All systems operational

[CALA] [Major Issue] All services down

Resolved
Major outage
Started over 3 years ago Lasted about 15 hours

Affected

Caribbean & Latin America (CALA)
[CALA] Rainbow Core Services
[CALA] Rainbow Conferencing
[CALA] Rainbow Media Relays
Updates
  • Resolved
    Resolved

    Our monitoring and log systems confirm that service is now fully restored at nominal level.

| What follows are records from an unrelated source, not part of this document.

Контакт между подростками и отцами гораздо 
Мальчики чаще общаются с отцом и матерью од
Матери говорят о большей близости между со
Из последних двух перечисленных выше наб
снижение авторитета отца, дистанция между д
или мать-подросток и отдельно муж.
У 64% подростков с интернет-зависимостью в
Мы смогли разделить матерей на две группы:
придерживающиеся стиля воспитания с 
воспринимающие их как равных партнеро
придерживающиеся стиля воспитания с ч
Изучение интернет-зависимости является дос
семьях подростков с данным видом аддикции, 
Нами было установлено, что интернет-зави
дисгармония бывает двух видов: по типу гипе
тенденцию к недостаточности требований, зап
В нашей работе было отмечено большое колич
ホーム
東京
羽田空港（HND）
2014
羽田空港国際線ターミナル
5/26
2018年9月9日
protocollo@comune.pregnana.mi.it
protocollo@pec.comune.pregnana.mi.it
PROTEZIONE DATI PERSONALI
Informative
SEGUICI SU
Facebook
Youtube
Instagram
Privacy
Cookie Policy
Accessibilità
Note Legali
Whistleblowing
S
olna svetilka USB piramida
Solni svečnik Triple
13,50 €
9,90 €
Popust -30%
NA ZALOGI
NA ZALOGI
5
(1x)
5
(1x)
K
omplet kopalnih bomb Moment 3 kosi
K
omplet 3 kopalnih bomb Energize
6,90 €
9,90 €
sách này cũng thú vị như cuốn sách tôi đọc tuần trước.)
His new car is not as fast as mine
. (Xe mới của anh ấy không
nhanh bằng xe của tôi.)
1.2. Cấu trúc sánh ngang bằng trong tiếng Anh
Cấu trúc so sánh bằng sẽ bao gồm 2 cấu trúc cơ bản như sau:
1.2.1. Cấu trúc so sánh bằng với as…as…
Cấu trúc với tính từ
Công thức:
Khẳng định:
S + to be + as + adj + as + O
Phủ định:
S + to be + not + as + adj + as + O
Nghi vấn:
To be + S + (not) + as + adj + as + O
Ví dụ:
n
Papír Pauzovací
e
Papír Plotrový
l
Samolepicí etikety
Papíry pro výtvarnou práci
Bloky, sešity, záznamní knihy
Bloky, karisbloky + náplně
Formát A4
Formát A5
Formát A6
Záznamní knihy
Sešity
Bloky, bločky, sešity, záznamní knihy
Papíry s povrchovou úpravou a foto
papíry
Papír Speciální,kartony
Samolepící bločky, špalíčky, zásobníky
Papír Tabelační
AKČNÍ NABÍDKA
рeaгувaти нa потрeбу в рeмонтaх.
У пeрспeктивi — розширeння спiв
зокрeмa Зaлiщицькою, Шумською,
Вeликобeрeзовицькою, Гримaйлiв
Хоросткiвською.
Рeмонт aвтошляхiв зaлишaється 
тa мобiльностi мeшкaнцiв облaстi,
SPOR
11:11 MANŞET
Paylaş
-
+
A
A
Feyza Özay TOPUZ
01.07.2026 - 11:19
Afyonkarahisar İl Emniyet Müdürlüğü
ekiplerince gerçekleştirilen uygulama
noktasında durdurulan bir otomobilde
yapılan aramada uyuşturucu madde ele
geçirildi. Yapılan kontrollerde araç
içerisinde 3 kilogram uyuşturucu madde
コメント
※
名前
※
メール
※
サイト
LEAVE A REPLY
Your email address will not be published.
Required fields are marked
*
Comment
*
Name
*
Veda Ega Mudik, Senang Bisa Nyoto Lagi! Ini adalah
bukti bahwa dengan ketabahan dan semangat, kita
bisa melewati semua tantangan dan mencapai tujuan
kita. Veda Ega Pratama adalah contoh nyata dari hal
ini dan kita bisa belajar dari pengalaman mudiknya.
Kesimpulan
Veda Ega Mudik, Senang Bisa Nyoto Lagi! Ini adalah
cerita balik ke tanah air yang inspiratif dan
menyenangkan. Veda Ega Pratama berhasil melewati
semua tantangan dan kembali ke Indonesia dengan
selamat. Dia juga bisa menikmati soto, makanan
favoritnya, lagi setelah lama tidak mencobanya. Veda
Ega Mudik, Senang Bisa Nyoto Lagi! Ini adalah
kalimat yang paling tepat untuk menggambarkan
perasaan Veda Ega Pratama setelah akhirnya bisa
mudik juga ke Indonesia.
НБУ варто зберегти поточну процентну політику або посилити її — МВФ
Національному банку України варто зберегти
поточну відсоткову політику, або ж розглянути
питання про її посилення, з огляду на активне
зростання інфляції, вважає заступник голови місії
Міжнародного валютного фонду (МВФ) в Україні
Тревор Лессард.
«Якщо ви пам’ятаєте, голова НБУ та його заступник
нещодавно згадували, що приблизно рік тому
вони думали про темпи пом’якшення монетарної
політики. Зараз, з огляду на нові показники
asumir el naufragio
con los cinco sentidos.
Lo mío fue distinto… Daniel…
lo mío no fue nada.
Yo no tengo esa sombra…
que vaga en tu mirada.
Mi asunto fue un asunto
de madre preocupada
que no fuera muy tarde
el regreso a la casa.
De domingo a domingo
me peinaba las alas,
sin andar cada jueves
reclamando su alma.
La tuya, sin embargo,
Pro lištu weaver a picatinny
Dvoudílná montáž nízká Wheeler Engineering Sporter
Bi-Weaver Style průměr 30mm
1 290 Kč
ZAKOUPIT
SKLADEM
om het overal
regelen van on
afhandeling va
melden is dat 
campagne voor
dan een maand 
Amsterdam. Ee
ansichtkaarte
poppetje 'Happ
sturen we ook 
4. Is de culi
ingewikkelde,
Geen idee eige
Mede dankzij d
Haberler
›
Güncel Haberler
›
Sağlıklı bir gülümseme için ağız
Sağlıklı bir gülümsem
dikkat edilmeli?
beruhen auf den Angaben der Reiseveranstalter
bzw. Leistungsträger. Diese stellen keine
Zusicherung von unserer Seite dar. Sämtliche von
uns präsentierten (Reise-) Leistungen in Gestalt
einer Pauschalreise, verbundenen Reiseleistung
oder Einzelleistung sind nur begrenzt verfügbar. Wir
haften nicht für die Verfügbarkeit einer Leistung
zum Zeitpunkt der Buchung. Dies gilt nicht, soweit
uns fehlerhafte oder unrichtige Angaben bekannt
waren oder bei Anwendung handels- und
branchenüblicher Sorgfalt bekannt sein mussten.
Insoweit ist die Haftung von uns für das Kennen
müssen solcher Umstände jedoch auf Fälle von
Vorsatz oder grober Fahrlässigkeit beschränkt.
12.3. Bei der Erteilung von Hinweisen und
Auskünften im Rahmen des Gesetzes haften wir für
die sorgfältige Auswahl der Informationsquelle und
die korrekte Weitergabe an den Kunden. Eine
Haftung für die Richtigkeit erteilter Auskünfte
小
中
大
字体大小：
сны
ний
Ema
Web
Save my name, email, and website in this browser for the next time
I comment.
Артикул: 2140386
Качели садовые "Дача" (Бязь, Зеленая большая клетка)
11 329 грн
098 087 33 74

    The Root Cause Analysis is available on the "Help Center".

  • Monitoring
    Monitoring

    We've observed the various hardware configurations and everything seems up and running. Services are restored. The incident is however not yet closed on our IaaS Cloud provider so we keep on monitoring the situation.

  • Identified
    Update

    Our IaaS Cloud provider has progressively restored power and network in the facility. We managed to get access to a few servers. We're currently evaluating the troubles and trying to recover from the situation.

  • Identified
    Update

    Our IaaS Cloud provider has fixed the cooling issue and temperature has reached a nearly acceptable level of operation. The Cloud provider is progressively initiating hardware and network components restart. Additional update will be provided when our servers will be powered up.

  • Identified
    Update

    While we were implementing a contingency plan to prevent outages and consolidate the stability of the Rainbow infrastructure, a critical problem in our Latin America infrastructure has arisen, because a third-party service provider suffered a major outage due to cooling system failure. This problem had a snowball effect that was impacting users around the world. Rainbow connections, bubbles and conferences were affected. Most services were restored at 13:00 CET for users in EMEA, and NAR & APAC regions are being updated. Our operation team is working with the local IaaS provider to restore services for CALA users. Updates have been provided here on status.openrainbow.com page. Our Operations and R&D teams are fully focused to fix this inconvenience as soon as possible. A detailed RCA will follow soon in our Help Center "here".

  • Identified
    Update

    IaaS Cloud provider says it should take another 1-2 hours to stabilize temperatures. CALA data-center availability expected in 2 hours. This is a current estimation and may change based on changes in situation

  • Identified
    Update

    IaaS Cloud provider has confirmed a leak in cooling subsystem of CALA data-center. The local teams have fixed the leak and need to fill-in the cooling tank (announced ETA: at least 2-3 hours)

  • Identified
    Update

    We are continuing to work on a fix for this incident.

  • Identified
    Update

    IaaS Cloud provider is continuing the investigation but temperature is still above threshold and the whole data-center is down.

  • Identified
    Update

    IaaS Cloud provider managed to decrease a bit the overall temperature but not enough to reach nominal state. Datacenter is still non-operational.

  • Identified
    Update

    Our IaaS Cloud provider has confirmed a cooling incident on their local facility. All associated services in CALA are currently electrically shut down.

  • Identified
    Identified

    A possible root-cause has been identified and we're working on a fix for this incident.

  • Investigating
    Investigating

    We have observed some production systems anomalies and Rainbow Operations team is currently investigating this incident.